### What to work on
In the items below, copy word for word the lines from the line with "family: Psittacidae" to the line with "genus: Ornithogalum", including both of those lines.

Dataset excerpts
┄┄┄┄┄┄┄┄┄┄

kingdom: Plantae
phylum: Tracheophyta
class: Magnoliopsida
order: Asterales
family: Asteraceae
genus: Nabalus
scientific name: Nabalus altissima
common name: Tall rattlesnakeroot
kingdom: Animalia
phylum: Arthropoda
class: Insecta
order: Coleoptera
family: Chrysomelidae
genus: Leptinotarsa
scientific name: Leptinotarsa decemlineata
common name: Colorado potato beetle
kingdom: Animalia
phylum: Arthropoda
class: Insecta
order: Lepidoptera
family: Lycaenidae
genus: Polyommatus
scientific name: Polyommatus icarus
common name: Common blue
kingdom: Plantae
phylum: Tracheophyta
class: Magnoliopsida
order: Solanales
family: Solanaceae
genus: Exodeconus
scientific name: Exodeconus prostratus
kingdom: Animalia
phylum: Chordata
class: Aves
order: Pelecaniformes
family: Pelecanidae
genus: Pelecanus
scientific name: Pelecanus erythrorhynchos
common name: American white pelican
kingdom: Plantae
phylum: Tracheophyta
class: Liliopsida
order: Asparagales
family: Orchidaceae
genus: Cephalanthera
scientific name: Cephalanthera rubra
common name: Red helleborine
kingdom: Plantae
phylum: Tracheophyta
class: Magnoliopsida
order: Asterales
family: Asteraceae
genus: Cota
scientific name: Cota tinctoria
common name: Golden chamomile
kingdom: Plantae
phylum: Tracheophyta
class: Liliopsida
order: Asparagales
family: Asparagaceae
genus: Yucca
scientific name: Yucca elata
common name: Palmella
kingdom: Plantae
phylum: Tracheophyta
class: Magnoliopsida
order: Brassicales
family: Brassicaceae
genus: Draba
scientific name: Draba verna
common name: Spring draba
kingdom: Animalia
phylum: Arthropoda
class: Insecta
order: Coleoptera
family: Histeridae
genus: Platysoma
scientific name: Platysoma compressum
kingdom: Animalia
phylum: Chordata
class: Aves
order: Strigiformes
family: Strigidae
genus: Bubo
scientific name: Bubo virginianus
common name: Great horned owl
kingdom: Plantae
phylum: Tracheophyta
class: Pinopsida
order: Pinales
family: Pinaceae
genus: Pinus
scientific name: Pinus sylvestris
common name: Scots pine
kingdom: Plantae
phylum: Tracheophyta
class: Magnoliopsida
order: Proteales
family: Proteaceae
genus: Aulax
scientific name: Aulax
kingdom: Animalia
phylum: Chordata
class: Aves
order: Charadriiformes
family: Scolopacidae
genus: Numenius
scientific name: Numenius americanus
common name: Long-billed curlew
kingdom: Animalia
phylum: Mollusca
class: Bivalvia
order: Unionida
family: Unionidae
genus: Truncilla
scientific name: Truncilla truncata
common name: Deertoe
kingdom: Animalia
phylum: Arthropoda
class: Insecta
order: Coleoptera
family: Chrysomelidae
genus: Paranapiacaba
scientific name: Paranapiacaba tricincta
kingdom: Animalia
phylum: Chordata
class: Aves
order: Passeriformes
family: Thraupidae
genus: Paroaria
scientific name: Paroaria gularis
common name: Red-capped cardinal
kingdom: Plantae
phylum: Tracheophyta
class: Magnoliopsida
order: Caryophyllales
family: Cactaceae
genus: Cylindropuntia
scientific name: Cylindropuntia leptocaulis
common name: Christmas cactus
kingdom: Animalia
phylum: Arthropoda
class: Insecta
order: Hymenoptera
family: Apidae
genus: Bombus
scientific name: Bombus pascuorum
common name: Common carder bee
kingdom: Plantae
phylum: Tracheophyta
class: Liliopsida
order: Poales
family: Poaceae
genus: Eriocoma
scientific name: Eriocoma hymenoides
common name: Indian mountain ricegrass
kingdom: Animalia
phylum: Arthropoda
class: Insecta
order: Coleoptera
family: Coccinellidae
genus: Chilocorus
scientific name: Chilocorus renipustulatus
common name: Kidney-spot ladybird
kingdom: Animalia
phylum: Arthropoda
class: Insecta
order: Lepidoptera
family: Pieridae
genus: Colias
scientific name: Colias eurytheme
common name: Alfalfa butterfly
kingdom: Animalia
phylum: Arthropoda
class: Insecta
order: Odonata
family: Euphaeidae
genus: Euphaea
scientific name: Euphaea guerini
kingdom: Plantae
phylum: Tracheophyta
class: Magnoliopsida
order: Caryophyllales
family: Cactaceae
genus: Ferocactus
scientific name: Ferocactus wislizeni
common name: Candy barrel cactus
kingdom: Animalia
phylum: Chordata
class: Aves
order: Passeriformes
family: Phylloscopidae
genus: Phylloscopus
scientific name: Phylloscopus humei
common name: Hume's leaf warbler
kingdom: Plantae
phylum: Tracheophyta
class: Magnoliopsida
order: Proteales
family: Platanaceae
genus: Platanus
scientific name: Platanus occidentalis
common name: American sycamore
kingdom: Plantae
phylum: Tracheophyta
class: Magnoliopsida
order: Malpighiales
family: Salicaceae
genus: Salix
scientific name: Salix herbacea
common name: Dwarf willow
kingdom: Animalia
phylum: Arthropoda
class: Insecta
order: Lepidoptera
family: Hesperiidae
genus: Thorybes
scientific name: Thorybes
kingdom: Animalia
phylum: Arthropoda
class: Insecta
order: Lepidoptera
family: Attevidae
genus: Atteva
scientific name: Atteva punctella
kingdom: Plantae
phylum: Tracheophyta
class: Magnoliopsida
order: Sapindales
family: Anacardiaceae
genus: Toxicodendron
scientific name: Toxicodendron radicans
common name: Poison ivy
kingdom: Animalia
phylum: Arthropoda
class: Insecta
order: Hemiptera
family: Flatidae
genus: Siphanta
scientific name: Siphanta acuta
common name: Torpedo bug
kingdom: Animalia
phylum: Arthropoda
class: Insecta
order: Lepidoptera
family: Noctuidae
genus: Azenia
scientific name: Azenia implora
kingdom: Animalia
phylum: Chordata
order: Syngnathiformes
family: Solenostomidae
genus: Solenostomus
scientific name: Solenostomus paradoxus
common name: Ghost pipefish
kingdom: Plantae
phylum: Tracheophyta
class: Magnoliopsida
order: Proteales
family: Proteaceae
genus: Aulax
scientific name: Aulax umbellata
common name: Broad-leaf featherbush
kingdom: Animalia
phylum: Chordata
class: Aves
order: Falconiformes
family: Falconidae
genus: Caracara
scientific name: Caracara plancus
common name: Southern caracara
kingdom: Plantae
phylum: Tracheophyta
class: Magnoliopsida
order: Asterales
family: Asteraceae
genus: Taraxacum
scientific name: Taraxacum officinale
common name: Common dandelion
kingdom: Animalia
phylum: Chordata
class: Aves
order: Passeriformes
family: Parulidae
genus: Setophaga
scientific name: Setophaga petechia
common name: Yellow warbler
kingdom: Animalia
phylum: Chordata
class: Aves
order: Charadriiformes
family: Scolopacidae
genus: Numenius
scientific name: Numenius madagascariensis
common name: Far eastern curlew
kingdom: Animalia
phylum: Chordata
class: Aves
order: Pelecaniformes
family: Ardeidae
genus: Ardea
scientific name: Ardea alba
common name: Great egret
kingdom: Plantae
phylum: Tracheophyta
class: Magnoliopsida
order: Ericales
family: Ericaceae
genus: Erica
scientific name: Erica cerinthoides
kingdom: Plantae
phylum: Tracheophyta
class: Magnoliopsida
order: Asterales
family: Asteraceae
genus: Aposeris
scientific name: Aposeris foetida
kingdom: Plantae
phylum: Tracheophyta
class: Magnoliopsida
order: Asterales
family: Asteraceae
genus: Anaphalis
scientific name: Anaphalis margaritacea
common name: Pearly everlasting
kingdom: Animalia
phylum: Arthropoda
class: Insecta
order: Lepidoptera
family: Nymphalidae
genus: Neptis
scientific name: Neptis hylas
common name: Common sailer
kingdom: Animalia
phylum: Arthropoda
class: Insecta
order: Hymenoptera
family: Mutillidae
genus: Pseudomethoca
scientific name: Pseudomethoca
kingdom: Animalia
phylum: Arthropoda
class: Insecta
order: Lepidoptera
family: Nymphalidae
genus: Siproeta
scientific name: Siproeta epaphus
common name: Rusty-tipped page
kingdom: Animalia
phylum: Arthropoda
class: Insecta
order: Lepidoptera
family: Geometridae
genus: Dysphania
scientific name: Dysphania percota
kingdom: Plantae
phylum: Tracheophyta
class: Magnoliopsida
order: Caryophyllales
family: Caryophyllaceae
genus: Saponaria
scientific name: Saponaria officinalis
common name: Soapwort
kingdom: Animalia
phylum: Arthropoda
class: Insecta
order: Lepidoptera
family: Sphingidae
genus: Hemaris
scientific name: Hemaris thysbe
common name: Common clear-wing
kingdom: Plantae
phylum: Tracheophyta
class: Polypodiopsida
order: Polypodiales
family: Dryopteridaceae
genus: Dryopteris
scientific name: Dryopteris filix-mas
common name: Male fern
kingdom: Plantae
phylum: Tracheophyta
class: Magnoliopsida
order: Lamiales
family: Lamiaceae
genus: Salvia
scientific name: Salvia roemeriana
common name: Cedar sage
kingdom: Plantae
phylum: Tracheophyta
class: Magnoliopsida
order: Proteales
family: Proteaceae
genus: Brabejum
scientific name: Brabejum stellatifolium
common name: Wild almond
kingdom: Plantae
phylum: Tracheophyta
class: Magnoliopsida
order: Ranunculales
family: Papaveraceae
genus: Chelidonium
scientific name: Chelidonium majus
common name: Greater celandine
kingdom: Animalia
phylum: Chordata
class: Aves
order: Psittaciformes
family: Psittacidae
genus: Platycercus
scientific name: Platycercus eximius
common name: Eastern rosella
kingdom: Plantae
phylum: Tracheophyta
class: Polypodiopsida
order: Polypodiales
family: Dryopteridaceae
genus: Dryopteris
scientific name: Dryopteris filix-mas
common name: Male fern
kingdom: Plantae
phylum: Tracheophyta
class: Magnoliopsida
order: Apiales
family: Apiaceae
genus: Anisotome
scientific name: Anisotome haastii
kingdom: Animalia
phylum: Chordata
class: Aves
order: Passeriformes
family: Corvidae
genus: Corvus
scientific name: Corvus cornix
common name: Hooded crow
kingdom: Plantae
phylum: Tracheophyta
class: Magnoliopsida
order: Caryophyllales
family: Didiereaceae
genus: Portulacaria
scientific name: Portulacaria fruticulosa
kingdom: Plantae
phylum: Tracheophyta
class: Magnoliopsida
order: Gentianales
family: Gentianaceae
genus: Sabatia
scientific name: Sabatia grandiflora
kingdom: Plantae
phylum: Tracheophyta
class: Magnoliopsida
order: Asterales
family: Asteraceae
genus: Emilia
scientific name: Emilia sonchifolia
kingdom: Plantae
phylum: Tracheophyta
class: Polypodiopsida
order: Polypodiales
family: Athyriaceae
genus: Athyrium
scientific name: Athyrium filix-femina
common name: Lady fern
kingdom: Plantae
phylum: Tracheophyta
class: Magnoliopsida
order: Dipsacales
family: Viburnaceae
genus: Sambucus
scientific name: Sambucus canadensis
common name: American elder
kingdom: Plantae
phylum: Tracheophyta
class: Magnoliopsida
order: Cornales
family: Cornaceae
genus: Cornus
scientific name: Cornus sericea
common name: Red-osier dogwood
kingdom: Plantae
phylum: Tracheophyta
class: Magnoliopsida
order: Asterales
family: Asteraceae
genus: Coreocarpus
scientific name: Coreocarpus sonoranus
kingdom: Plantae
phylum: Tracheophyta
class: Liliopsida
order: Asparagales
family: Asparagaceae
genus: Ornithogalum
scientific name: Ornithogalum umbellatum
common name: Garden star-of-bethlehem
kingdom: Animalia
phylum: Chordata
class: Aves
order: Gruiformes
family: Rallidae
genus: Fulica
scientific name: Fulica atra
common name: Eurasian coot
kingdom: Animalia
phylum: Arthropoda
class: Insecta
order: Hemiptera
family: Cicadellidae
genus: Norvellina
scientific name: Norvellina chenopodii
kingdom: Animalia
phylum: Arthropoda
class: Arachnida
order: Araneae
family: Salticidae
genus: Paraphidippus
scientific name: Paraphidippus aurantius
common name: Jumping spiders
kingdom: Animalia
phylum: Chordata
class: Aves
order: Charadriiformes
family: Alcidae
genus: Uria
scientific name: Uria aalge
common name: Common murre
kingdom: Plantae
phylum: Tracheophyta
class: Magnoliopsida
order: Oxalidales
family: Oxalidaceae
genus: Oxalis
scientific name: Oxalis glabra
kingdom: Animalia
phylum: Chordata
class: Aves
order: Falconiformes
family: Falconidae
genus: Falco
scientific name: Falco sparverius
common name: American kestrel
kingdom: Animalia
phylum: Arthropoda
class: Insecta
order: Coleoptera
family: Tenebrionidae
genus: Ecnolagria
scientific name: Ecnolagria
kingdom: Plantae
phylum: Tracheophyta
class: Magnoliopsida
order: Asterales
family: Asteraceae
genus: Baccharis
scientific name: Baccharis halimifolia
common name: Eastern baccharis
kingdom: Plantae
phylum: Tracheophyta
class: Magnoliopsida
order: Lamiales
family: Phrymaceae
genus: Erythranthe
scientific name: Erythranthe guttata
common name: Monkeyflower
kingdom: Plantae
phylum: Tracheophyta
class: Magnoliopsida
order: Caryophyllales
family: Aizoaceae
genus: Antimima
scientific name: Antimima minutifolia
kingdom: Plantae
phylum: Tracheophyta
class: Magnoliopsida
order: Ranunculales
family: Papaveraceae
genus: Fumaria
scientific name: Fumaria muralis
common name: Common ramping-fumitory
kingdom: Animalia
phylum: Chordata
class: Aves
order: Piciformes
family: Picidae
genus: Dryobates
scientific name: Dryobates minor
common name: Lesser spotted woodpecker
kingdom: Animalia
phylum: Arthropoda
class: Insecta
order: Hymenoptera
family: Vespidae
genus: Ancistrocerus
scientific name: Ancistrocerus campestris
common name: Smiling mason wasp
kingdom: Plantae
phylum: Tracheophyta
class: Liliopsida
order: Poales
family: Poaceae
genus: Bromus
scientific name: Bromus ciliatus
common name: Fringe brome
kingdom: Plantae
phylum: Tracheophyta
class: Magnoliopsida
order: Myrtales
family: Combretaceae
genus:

┄┄┄┄┄┄┄┄┄┄

### Final result
family: Psittacidae
genus: Platycercus
scientific name: Platycercus eximius
common name: Eastern rosella
kingdom: Plantae
phylum: Tracheophyta
class: Polypodiopsida
order: Polypodiales
family: Dryopteridaceae
genus: Dryopteris
scientific name: Dryopteris filix-mas
common name: Male fern
kingdom: Plantae
phylum: Tracheophyta
class: Magnoliopsida
order: Apiales
family: Apiaceae
genus: Anisotome
scientific name: Anisotome haastii
kingdom: Animalia
phylum: Chordata
class: Aves
order: Passeriformes
family: Corvidae
genus: Corvus
scientific name: Corvus cornix
common name: Hooded crow
kingdom: Plantae
phylum: Tracheophyta
class: Magnoliopsida
order: Caryophyllales
family: Didiereaceae
genus: Portulacaria
scientific name: Portulacaria fruticulosa
kingdom: Plantae
phylum: Tracheophyta
class: Magnoliopsida
order: Gentianales
family: Gentianaceae
genus: Sabatia
scientific name: Sabatia grandiflora
kingdom: Plantae
phylum: Tracheophyta
class: Magnoliopsida
order: Asterales
family: Asteraceae
genus: Emilia
scientific name: Emilia sonchifolia
kingdom: Plantae
phylum: Tracheophyta
class: Polypodiopsida
order: Polypodiales
family: Athyriaceae
genus: Athyrium
scientific name: Athyrium filix-femina
common name: Lady fern
kingdom: Plantae
phylum: Tracheophyta
class: Magnoliopsida
order: Dipsacales
family: Viburnaceae
genus: Sambucus
scientific name: Sambucus canadensis
common name: American elder
kingdom: Plantae
phylum: Tracheophyta
class: Magnoliopsida
order: Cornales
family: Cornaceae
genus: Cornus
scientific name: Cornus sericea
common name: Red-osier dogwood
kingdom: Plantae
phylum: Tracheophyta
class: Magnoliopsida
order: Asterales
family: Asteraceae
genus: Coreocarpus
scientific name: Coreocarpus sonoranus
kingdom: Plantae
phylum: Tracheophyta
class: Liliopsida
order: Asparagales
family: Asparagaceae
genus: Ornithogalum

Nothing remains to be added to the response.